How long is the drive from Dubrovnik Airport to Kotor?
Allow around ninety minutes plus whatever the border adds. The road runs south down the Adriatic coast, crosses at Debeli Brijeg, descends into Herceg Novi, and either continues along the northern shore through Perast or takes the Kamenari car ferry across the bay. In peak summer the border queue can add one to two hours, so plan your arrival accordingly.
Which border crossing should I use between Croatia and Montenegro?
The main coastal crossing is Debeli Brijeg on the Montenegrin side and Karasovici on the Croatian side, open 24 hours. In July and August expect waits of one to two hours at peak times, lightest on weekday mornings before 08:00 and evenings after 20:00. A quieter inland alternative exists near Trebinje but adds driving time.
What is the minimum age and driving experience to rent at Dubrovnik Airport?
It depends on the car. The entry-level vehicles are available from 18 with at least one year of driving experience, most of the fleet is open from 21, and a few categories ask for two to three years behind the wheel. The usual upper limit is around 70. Filter by your age and experience when you book and you will only see the cars at Dubrovnik Airport you can actually drive.

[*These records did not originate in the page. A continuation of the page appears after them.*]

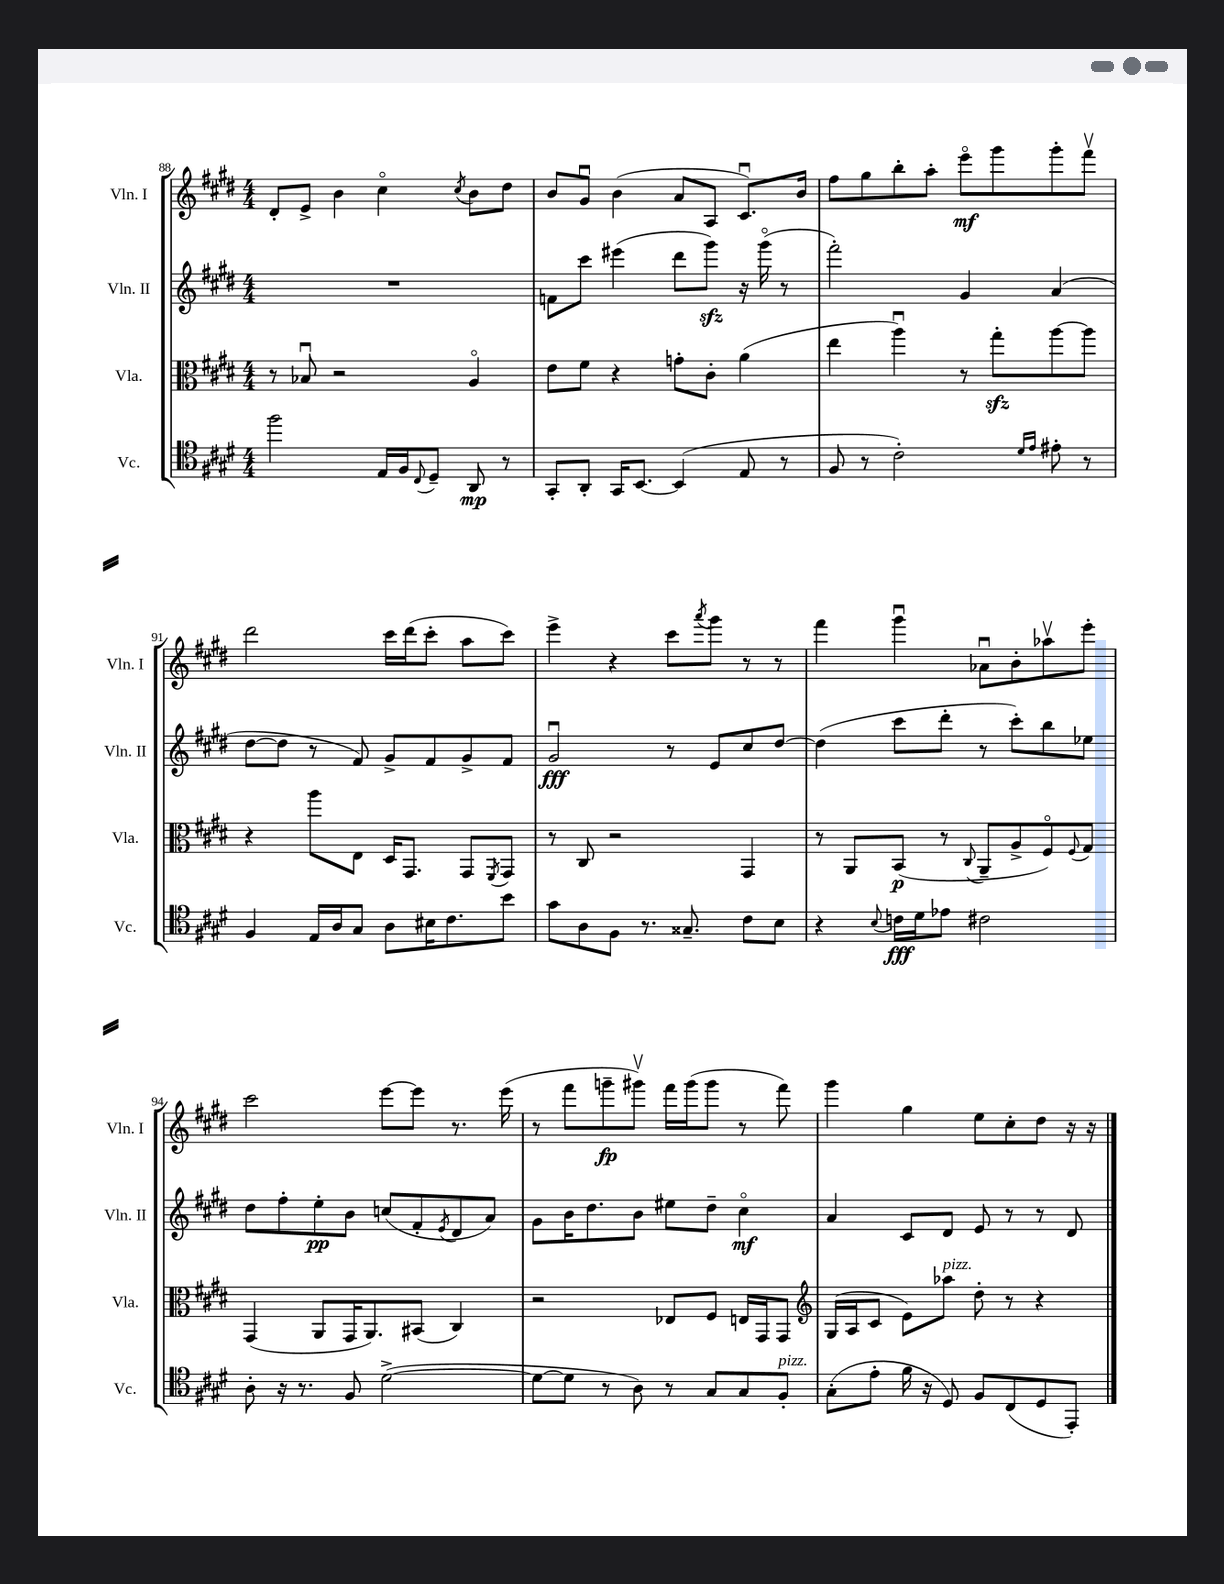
<<
\new StaffGroup <<
\new Staff = "s0" \with { instrumentName = "Vln. I" shortInstrumentName = "Vln. I" } {
    \clef treble \key e \major \numericTimeSignature \time 4/4
    dis'8-. e'8-> b'4 cis''4\flageolet \acciaccatura { cis''8 } b'8 dis''8 |
    b'8 gis'8\downbow b'4( a'8 a8 cis'8.\downbow) b'16 |
    fis''8 gis''8 b''8-. a''8-. e'''8\flageolet\mf gis'''8 gis'''8-. fis'''8\upbow |
    dis'''2 cis'''16 dis'''16( cis'''8-. a''8 cis'''8) |
    e'''4-> r4 cis'''8 \acciaccatura { a'''8 } gis'''8 r8 r8 |
    fis'''4 gis'''4\downbow aes'8\downbow b'8-. aes''8\upbow e'''8-. |
    cis'''2 e'''8~ e'''8 r8. e'''16( |
    r8 fis'''8 g'''8--\fp gis'''8\upbow) fis'''16 gis'''16( gis'''8 r8 fis'''8) |
    gis'''4 gis''4 e''8 cis''8-. dis''8 r16 r16 \bar "|." |
}
\new Staff = "s1" \with { instrumentName = "Vln. II" shortInstrumentName = "Vln. II" } {
    \clef treble \key e \major \numericTimeSignature \time 4/4
    R1 |
    f'8 cis'''8 eis'''4( dis'''8 gis'''8\sfz) r16 gis'''16\flageolet( r8 |
    fis'''2-.) gis'4 a'4( |
    dis''8~ dis''8 r8 fis'8) gis'8-> fis'8 gis'8-> fis'8 |
    gis'2\downbow\fff r8 e'8 cis''8 dis''8~ |
    dis''4( cis'''8 dis'''8-. r8 cis'''8-.) b''8 ees''8 |
    dis''8 fis''8-. e''8-.\pp b'8 c''8( fis'8-. \acciaccatura { e'8 } dis'8 a'8) |
    gis'8 b'16 dis''8. b'8 eis''8 dis''8-- cis''4\flageolet\mf |
    a'4 cis'8 dis'8 e'8 r8 r8 dis'8 \bar "|." |
}
\new Staff = "s2" \with { instrumentName = "Vla." shortInstrumentName = "Vla." } {
    \clef alto \key e \major \numericTimeSignature \time 4/4
    r8 bes8\downbow r2 a4\flageolet |
    e'8 fis'8 r4 g'8-. cis'8-. a'4( |
    e''4 a''4\downbow) r8 gis''8-.\sfz a''8~ a''8 |
    r4 a''8 e8 dis16 gis,8. gis,8 \acciaccatura { fis,8 } gis,8 |
    r8 cis8 r2 gis,4 |
    r8 a,8 b,8\p( r8 \appoggiatura { cis8 } a,8-- a8-> fis8\flageolet) \appoggiatura { fis8 } gis8 |
    gis,4( a,8 gis,16 a,8.) bis,8( cis4) |
    r2 ees8 fis8 e16 gis,16 gis,8 |
    \clef treble gis16( a16 cis'8 e'8) aes''8^\markup { \italic "pizz." } dis''8-. r8 r4 \bar "|." |
}
\new Staff = "s3" \with { instrumentName = "Vc." shortInstrumentName = "Vc." } {
    \clef tenor \key e \major \numericTimeSignature \time 4/4
    fis''2 e16 fis16 \appoggiatura { cis8 } dis8-- a,8\mp r8 |
    gis,8-. a,8-. gis,16 b,8.~ b,4( e8 r8 |
    fis8 r8 cis'2-.) \grace { dis'16 e'16 } eis'8-. r8 |
    fis4 e16 a16 gis8 a8 bis16 cis'8. b'8 |
    gis'8 a8 fis8 r8. gisis8.-- cis'8 b8 |
    r4 \appoggiatura { b8 } c'16\fff dis'16 ees'8 cis'2 |
    a8-. r16 r8. fis8 dis'2~->( |
    dis'8~ dis'8 r8 a8) r8 gis8 gis8 fis8-.^\markup { \italic "pizz." } |
    gis8-.( e'8-. fis'16 r16 dis8) fis8 cis8( dis8 e,8-.) \bar "|." |
}
>>
>>
\layout { \context { \Score currentBarNumber = #88 } }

Do I need a credit card or a big deposit?
Most cars can be rented without a credit card, and on the lower insurance tiers only a refundable deposit of around EUR 100 is held against the car. Choosing the Full Coverage Plus upgrade removes the excess and waives the deposit entirely. Cash, card and crypto are all accepted, so a debit card and your licence are usually enough.
Can I pick up at Dubrovnik and drop off in Montenegro?
Yes, one-way pickups and drop-offs are available, including returns at a Montenegrin airport or a town around the bay. This suits anyone flying into Dubrovnik but out of Montenegro. Let us know your route when booking so the right car, rate and cross-border paperwork are arranged before you travel.
What documents do I need at the border?
Your passport or EU national ID (original, not a photocopy), your driving licence, the original rental contract with the company stamp, the Green Card listing Montenegro, and the vehicle registration certificate, which should already be in the car. Keep them together in an envelope on the dashboard and hand the whole set over when it is your turn.